Christie's recently announced that, in November, it will sell four paintings by the early-20th-century Austrian modernist Gustav Klimt, works whose combined estimated value is between $93 million and $140 million. The news has caused a sensation, and not only because of the greatness of the art and the size of the price tag.
These Klimts, three landscapes and a portrait, are part of a group of five turned over to Maria Altmann by the Austrian government earlier this year. After a seven-year campaign by Ms. Altmann, 90, Austrian officials finally acknowledged her legal right to ownership. It was, of course, the confiscatory practices of the Third Reich that had disrupted a continuous line of family ownership and had made Ms. Altmann's claim an emblem of postwar property-rights justice.
Ms. Altmann's uncle, Ferdinand Bloch-Bauer, had originally owned the five paintings, two of which are portraits of his wife, Adele, who died in 1925. Bloch-Bauer had fled his native Austria in 1938 following the Anschluss, whereupon the Nazis seized his property. Beginning in the early 1940s, the paintings entered Austrian museums, there to remain until this year. Bloch-Bauer spent most of the war in Switzerland, dying in 1945.
Soon after recovering the paintings last winter, Ms. Altmann lent them to the Los Angeles County Museum of Art and then to the Neue Galerie, a New York City museum for modern German and Austrian art founded by cosmetics heir Ronald Lauder. (The paintings are still on display there, until Oct. 9.) She also sold the most magnificent work of the five, the shimmering gold portrait "Adele Bloch-Bauer I," to Mr. Lauder for the eye-popping sum of $135 million.

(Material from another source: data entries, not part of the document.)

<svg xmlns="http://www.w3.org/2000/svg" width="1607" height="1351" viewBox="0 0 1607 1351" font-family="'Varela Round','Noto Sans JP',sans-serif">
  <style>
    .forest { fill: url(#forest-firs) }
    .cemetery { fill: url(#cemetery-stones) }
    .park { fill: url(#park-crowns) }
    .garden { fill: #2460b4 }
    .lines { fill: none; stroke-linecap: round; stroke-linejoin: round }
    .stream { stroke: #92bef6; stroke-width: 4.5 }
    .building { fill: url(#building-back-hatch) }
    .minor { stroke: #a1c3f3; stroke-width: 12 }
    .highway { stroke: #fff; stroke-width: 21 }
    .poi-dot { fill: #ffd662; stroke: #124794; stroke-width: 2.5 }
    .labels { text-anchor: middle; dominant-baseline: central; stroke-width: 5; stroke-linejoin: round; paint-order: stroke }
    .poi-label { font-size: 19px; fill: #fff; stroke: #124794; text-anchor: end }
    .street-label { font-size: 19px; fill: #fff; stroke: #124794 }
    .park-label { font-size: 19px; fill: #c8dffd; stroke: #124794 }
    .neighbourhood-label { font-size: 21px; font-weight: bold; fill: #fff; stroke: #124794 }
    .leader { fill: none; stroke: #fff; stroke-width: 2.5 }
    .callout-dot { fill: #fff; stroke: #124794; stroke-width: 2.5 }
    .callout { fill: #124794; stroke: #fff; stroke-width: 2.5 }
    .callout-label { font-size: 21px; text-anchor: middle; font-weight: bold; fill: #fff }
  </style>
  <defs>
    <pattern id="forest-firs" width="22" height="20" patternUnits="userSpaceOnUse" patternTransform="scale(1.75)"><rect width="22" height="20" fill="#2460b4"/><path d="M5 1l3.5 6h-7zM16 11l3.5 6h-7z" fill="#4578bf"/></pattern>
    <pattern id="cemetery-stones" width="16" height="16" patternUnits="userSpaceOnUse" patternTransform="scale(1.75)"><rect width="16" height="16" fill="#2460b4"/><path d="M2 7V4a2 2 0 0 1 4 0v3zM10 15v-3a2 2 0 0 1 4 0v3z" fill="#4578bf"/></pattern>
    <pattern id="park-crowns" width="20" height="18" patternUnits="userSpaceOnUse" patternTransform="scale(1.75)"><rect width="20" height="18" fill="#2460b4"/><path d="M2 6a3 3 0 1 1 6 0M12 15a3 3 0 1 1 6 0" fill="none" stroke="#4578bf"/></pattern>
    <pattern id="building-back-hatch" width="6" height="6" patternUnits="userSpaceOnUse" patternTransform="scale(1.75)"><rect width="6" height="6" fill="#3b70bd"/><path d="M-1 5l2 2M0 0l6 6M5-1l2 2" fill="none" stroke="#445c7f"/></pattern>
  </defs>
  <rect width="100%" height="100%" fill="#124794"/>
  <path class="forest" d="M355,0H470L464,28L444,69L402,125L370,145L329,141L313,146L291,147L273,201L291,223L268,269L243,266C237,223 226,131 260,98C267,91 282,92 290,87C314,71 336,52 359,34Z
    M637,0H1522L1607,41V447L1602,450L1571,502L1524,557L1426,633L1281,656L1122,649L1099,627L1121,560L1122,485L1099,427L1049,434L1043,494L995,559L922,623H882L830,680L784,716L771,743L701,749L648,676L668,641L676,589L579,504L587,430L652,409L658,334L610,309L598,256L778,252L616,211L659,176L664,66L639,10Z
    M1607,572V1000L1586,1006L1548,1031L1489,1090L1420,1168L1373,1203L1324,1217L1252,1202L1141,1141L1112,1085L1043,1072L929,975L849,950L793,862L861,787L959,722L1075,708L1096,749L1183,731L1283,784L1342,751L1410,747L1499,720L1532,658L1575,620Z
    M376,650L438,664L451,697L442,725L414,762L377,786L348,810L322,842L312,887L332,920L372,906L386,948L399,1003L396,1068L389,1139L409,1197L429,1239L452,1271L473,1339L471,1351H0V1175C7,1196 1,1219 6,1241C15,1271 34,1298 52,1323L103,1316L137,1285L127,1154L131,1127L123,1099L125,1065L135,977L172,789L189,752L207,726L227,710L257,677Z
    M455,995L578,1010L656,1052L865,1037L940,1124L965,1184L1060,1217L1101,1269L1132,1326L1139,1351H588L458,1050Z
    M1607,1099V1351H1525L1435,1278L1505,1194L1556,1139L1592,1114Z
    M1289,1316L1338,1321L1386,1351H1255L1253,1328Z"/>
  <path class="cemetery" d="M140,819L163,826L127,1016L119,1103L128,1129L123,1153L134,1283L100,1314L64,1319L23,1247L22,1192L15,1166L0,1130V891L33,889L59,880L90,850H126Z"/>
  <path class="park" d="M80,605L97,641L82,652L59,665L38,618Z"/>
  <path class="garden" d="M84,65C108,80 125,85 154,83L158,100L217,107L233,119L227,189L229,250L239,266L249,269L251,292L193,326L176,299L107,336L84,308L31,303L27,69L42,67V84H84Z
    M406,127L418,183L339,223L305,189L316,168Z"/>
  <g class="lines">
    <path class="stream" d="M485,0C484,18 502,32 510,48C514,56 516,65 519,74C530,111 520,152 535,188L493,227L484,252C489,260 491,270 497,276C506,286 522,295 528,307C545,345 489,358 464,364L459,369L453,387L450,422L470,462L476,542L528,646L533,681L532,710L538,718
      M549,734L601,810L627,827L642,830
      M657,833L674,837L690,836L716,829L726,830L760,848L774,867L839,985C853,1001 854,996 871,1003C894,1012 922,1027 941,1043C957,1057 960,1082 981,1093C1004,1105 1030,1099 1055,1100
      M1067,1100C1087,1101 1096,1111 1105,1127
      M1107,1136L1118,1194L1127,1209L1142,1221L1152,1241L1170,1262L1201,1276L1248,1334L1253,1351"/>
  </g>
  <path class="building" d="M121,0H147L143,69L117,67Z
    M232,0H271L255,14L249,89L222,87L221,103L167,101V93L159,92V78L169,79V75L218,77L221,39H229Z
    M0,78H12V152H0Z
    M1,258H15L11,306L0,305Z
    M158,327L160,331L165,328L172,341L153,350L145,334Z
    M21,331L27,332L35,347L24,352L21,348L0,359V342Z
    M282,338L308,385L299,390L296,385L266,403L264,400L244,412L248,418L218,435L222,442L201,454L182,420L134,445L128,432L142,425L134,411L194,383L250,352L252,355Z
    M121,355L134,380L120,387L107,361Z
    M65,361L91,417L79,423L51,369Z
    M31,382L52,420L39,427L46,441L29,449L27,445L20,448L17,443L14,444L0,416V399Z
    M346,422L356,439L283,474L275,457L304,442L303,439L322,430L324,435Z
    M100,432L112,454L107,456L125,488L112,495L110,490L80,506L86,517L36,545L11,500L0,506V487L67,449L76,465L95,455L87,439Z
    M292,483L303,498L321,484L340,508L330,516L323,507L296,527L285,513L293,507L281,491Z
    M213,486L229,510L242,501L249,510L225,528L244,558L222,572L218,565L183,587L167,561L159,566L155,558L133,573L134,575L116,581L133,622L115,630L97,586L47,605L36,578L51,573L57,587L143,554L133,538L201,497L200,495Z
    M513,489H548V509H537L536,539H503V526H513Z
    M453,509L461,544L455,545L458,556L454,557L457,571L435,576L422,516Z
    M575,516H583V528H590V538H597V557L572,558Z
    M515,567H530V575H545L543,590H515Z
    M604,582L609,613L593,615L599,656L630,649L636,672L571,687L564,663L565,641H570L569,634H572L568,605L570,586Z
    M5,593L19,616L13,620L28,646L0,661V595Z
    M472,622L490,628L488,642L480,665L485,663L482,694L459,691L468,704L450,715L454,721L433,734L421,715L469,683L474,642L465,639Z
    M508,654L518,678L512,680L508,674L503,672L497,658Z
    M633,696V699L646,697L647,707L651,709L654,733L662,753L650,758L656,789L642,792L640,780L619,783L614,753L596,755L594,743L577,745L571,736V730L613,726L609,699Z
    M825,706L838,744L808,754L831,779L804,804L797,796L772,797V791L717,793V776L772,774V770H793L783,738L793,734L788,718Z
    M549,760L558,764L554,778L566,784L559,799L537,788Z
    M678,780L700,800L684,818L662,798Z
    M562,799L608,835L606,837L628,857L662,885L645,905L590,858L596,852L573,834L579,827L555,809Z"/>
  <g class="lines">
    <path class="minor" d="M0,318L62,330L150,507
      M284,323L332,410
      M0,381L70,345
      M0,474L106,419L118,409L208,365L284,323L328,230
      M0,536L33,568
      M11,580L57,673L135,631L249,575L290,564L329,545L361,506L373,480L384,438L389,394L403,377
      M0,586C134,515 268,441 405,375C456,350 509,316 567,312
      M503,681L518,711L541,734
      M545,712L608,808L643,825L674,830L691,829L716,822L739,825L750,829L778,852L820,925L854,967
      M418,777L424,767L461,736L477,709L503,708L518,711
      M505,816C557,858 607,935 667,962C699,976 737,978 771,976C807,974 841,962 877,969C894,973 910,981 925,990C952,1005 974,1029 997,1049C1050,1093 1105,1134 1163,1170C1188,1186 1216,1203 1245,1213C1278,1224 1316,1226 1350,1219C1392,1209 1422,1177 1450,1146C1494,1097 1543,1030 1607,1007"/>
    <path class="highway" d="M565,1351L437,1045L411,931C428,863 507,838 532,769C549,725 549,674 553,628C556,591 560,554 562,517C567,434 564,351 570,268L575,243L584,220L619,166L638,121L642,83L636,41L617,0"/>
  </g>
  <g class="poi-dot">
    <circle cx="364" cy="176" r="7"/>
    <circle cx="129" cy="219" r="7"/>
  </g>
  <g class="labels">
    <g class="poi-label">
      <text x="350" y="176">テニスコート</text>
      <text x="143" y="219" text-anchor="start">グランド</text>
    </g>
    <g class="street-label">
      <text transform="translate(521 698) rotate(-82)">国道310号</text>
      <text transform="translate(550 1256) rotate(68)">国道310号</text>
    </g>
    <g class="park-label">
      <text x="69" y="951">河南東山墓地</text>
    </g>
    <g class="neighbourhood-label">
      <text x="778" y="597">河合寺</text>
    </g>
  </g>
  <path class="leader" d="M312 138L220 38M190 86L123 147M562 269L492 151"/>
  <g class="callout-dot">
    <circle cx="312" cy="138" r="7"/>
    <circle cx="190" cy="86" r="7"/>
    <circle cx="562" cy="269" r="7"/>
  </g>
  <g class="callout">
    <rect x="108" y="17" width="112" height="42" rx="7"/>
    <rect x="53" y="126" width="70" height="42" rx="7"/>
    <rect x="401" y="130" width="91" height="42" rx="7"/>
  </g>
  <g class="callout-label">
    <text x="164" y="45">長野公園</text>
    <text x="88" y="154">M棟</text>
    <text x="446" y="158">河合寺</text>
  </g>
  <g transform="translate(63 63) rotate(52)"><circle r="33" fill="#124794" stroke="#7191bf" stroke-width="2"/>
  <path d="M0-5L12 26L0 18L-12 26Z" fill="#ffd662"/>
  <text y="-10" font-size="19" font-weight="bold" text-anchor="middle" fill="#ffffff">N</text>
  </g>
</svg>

The reaction to that first sale focused on Mr. Lauder, who had put his five-year-old institution on the map with the acquisition of a major piece of 20th-century art. The reaction to the upcoming Christie's sale has been, well, different.
New York Times chief art critic Michael Kimmelman inveighed against the sale. Ms. Altmann and her relatives, he declared, were "cashing in," turning a "story about justice and redemption after the Holocaust" into "yet another tale of the crazy, intoxicating art market." The family should give the works away, donating "one or more" to a public institution, or negotiate "a private sale to a museum at a price below the auction house estimates." He even came close to stating that Ms. Altmann's museum loans weren't a sign of her generosity but a kind of profiteering, since "the museums provided presale publicity of a sort that no auction house could organize."
The blogosphere promptly lit up. On his blog Modern Art Notes (www.artsjournal.com/man/), Tyler Green responded by blaming the museums, not Ms. Altmann. "If you want to be angry at someone for not ensuring that the Klimts ended up in private collections," he wrote, "what about the wealthy trustees at major museums?"
In a post on her site CultureGrrl (www.artsjournal.com/culturegrrl), Lee Rosenbaum (a frequent contributor to the Journal) raised another concern. She observed that "rushing to auction rather than cherishing objects that were once important to lost loved ones reinforces the pernicious stereotype that we Jews are always up against--that we are enamored of money."
Follow up in her defense: She (Ms. Altmann) couldn't afford to keep them
But what if Ms. Altmann had decided to hold on to her Klimts? Once Nazi-looted art is restored to its rightful owners, the bills start coming in. Lawyers in some restitution cases may work pro bono, but their costs cannot be waived, and these can quickly pile up. Randol Schoenberg, Maria Altmann's attorney, says that he has been willing to overlook even those on occasion. But "when you get cases that require substantial litigation, then you have to have a more professional kind of arrangement." The fight for the Klimts was one such case, observes Mr. Schoenberg, who will only say of the total legal bill that it "was quite a lot" and that he and Ms. Altmann "shared the costs."
Then there is insurance. A premium calculated at below 10 cents per $100 of appraised value is about average, says Christiane Fischer, president and CEO of AXA Art Insurance. But "once you cross the $100 million mark, the entire world of insuring art changes." In other words, only the superwealthy can afford such protection.
But there is a principle at stake bigger than cash flow, namely: Long-denied heirs like Ms. Altmann should be allowed to do as they please with their property once they have recovered it. Isn't that, so to speak, the whole point? The "story about justice and redemption after the Holocaust," to borrow Mr. Kimmelman's phrase, surely includes the right of the descendants of Nazi-era victims to exercise the freedom their families were denied.